Em São Félix do Xingu, os casos de Covid-19 também voltaram a aumentar nas últimas semanas, especialmente entre pessoas não vacinadas. Até a última quarta-feira, a cidade somava 4.553 casos e três pessoas estavam hospitalizadas. Nesta semana, depois de quase quatro meses sem registrar óbitos pela doença, uma mulher de 76 anos morreu no distrito da Taboca por complicações da Covid-19. Segundo a agente de saúde que conversou com a piauí, ao que tudo indica, a idosa não havia tomado a vacina. Ela foi a 49ª vítima da doença na cidade. A chefe de Vigilância Epidemiológica, Tatiane Gomes, teme que uma nova onda de casos esteja ganhando força em São Félix do Xingu em meio à campanha antivacina na cidade. “Infelizmente, se as pessoas não querem se vacinar, a gente não pode obrigá-las. Então nós dependemos muito de as pessoas aceitarem.”
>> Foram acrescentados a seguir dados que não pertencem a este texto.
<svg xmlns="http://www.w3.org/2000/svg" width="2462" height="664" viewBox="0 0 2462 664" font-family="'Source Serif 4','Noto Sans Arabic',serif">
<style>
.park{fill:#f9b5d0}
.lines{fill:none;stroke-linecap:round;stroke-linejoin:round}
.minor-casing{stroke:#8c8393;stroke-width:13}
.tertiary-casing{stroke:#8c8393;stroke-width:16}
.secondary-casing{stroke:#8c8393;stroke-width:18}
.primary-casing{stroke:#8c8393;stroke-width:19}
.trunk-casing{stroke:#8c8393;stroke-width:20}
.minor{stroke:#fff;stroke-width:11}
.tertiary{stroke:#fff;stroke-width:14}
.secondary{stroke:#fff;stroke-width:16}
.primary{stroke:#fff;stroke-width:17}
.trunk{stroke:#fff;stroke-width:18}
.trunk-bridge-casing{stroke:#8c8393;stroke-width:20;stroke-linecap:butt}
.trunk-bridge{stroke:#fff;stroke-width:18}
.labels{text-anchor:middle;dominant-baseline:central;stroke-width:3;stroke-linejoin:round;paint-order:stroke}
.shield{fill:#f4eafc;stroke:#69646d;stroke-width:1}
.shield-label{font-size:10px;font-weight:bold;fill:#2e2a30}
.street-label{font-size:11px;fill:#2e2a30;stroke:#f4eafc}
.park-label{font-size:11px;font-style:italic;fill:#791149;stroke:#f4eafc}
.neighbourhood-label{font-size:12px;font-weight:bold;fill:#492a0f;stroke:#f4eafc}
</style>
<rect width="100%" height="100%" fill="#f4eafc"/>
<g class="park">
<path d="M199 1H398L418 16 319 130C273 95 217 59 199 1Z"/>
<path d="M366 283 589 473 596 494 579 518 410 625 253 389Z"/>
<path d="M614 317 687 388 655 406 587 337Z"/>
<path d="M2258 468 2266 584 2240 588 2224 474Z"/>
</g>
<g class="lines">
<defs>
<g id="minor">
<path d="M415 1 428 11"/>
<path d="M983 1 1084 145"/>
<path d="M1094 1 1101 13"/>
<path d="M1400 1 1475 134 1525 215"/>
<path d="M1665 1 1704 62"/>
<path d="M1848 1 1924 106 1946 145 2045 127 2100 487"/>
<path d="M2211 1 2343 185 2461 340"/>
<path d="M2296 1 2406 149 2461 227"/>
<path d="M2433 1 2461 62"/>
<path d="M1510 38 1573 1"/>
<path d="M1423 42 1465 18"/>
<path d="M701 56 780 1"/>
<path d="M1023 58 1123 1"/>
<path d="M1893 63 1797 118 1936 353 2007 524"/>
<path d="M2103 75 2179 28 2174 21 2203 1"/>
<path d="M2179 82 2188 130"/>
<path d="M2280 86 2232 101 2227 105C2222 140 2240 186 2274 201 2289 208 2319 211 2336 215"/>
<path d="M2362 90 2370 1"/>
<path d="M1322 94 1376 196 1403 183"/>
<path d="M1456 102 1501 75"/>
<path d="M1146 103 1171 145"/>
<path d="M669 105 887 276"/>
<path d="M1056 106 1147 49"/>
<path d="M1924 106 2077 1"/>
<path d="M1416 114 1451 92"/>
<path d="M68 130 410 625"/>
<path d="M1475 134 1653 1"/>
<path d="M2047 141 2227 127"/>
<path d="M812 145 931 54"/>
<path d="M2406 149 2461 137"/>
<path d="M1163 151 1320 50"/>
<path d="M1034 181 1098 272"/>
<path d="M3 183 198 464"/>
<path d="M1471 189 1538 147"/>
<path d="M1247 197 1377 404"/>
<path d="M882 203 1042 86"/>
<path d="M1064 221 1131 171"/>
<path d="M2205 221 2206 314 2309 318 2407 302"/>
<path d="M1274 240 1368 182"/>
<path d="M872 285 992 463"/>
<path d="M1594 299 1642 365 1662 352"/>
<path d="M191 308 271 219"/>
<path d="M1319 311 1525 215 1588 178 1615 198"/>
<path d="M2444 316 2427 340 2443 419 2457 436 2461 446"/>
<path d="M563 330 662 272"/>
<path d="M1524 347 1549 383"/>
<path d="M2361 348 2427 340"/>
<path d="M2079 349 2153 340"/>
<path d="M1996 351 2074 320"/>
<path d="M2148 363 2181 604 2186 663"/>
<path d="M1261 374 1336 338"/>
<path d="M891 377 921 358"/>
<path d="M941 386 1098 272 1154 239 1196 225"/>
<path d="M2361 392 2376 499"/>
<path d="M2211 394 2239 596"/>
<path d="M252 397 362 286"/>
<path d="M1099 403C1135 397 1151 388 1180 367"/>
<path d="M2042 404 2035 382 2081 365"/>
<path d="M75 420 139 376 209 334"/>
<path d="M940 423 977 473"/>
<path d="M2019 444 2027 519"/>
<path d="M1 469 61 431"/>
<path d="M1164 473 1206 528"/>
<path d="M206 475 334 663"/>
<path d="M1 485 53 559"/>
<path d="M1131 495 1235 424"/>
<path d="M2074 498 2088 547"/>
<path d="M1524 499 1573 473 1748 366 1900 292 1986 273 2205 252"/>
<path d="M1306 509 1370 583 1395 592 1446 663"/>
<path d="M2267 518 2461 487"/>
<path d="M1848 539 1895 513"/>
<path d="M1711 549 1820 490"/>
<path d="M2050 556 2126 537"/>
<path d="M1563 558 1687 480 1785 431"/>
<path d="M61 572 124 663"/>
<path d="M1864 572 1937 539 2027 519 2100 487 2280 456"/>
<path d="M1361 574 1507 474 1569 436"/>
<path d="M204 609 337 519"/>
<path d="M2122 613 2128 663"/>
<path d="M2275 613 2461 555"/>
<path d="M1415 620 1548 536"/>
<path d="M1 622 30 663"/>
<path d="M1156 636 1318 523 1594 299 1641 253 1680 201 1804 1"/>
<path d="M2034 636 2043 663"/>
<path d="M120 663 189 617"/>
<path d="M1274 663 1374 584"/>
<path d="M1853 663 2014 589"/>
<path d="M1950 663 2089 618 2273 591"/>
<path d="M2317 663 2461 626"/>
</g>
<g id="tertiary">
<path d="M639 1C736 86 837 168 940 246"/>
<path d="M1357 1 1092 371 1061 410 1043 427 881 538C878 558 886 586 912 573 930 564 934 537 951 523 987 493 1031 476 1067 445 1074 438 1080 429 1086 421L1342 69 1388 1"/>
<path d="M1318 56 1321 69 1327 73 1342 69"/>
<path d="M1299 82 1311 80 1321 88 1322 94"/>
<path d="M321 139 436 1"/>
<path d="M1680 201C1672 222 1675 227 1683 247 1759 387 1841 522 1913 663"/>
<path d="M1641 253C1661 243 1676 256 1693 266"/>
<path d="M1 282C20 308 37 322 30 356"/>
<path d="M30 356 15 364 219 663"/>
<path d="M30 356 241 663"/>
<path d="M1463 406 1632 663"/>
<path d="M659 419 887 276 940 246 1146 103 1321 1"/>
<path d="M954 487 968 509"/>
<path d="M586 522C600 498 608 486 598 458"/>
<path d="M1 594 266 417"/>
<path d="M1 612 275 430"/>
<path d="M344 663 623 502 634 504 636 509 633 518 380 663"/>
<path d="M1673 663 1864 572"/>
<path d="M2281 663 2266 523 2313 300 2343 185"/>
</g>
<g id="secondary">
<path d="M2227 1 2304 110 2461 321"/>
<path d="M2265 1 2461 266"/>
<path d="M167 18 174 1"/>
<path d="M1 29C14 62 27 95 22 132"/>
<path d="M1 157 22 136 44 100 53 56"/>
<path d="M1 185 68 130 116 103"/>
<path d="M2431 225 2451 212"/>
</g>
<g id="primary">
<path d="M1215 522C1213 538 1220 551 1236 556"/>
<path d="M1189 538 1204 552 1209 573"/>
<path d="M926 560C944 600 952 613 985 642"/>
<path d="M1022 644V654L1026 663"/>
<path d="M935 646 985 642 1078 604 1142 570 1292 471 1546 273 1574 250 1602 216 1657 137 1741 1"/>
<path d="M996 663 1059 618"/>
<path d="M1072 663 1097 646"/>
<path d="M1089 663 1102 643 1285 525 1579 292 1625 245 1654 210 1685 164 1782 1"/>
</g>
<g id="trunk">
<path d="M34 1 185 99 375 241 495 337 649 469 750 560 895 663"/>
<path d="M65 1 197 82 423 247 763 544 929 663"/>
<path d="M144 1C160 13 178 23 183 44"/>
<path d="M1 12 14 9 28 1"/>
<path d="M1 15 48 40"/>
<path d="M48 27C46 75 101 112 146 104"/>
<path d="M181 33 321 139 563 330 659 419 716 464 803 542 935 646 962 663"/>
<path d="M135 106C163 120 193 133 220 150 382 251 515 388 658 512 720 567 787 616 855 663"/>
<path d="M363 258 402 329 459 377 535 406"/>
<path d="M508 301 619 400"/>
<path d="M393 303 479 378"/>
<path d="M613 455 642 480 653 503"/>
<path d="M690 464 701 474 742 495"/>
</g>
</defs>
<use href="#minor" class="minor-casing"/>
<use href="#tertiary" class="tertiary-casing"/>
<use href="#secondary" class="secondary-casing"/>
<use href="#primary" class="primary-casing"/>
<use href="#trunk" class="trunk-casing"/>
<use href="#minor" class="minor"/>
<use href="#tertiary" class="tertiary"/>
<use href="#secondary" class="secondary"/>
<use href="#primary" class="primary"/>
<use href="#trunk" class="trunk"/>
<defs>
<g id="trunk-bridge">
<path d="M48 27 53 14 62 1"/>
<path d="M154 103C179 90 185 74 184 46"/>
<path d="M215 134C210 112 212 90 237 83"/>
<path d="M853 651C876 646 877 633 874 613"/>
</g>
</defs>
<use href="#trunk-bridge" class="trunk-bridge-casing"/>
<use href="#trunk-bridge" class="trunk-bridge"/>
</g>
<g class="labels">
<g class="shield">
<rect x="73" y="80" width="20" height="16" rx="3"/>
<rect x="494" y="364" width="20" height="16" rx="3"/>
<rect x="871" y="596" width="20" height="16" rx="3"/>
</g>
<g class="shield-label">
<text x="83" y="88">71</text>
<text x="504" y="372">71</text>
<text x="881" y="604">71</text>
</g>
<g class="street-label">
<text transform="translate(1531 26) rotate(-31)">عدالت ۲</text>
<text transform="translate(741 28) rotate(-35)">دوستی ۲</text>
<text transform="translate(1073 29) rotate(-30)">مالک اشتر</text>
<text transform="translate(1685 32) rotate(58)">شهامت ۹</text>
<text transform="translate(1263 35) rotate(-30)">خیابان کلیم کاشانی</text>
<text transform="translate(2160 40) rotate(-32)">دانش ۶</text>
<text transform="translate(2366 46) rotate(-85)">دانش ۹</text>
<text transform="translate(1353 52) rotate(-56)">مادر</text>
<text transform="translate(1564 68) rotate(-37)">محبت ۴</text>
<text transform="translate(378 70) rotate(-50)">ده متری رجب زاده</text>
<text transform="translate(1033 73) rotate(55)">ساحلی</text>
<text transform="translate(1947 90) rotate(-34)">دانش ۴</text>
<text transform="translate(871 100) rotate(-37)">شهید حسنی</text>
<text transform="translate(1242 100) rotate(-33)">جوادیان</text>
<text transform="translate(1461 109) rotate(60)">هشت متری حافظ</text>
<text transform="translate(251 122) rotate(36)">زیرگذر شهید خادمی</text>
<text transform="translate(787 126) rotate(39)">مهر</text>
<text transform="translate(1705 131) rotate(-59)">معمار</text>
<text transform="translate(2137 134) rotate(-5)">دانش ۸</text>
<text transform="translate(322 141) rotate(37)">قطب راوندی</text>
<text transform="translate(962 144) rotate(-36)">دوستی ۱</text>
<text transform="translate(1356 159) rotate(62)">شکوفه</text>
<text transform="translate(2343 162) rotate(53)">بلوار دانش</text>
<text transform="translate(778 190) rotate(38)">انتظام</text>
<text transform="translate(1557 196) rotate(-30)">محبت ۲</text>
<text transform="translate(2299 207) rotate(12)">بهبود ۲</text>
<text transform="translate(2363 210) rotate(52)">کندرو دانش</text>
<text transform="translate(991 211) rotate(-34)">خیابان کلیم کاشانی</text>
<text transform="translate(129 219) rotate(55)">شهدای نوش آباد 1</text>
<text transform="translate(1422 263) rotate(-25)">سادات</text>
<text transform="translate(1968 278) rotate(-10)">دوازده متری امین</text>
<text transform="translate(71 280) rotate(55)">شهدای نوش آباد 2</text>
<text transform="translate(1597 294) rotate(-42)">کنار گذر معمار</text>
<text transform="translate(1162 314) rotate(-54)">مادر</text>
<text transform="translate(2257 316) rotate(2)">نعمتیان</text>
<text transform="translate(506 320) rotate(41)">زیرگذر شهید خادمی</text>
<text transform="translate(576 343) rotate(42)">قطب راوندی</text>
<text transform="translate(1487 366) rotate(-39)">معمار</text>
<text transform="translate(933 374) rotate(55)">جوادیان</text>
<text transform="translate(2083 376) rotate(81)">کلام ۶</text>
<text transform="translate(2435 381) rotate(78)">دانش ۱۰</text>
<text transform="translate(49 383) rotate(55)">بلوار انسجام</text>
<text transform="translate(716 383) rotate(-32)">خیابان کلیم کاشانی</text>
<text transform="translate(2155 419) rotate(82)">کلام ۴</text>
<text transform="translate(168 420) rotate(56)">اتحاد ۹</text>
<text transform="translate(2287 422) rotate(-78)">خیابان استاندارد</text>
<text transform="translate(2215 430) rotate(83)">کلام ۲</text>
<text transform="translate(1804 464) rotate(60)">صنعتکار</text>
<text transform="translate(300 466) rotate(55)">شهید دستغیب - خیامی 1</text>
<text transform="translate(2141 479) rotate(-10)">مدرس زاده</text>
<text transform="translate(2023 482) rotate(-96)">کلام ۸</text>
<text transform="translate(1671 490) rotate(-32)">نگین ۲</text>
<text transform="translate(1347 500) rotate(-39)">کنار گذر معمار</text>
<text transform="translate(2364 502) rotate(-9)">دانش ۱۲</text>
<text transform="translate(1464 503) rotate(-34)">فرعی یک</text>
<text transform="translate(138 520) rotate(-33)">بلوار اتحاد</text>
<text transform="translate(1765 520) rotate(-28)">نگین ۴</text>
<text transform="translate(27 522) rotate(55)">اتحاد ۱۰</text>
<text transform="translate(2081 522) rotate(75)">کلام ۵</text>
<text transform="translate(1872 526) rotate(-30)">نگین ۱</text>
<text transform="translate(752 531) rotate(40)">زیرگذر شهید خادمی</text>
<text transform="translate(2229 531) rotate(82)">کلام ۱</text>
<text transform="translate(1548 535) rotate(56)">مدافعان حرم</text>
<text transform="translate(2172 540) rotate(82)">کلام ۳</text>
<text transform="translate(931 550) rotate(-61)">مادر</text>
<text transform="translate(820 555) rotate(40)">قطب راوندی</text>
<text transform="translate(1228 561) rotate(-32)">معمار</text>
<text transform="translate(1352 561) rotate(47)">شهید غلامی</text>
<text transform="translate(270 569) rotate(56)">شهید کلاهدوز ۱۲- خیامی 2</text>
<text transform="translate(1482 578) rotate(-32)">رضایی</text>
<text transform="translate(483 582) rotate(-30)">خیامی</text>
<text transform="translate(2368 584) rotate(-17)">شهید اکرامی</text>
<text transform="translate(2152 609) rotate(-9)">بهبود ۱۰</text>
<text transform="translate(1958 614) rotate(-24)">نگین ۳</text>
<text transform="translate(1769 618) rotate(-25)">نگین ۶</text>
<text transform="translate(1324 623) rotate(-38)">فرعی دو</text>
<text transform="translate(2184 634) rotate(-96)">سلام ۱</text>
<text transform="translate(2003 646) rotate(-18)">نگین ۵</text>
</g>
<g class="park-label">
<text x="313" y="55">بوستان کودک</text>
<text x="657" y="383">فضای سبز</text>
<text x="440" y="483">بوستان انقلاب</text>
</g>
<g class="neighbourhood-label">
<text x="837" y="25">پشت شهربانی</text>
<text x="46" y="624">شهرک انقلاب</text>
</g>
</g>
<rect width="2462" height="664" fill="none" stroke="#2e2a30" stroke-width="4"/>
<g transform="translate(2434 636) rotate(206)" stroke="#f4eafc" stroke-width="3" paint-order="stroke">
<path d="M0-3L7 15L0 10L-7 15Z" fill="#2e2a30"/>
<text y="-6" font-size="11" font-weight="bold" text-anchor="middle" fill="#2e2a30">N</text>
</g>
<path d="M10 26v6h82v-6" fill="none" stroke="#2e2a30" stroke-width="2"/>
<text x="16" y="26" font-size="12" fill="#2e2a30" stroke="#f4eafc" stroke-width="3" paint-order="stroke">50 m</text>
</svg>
Ao atraso da imunização soma-se a dificuldade de manter as medidas sanitárias não farmacológicas, como uso de máscara e distanciamento social. Mais uma vez, a dificuldade é maior na zona rural, onde os moradores fazem festas e ignoram o uso de máscaras – e a fiscalização fica mais difícil. Mesmo com a dificuldade para imunizar a cidade, Gomes acredita ser possível aumentar a cobertura vacinal aos poucos. “Devagarzinho a gente chega lá”, afirma, esperançosa. Ainda que a lentidão favoreça o espalhamento do vírus, as equipes continuam rodando e, de tanto insistirem, às vezes conseguem vacinar um ou dois moradores que se convencem e mudam de ideia na última hora. “Cada vacina que a gente consegue aplicar já é uma vitória”, diz a chefe da Vigilância.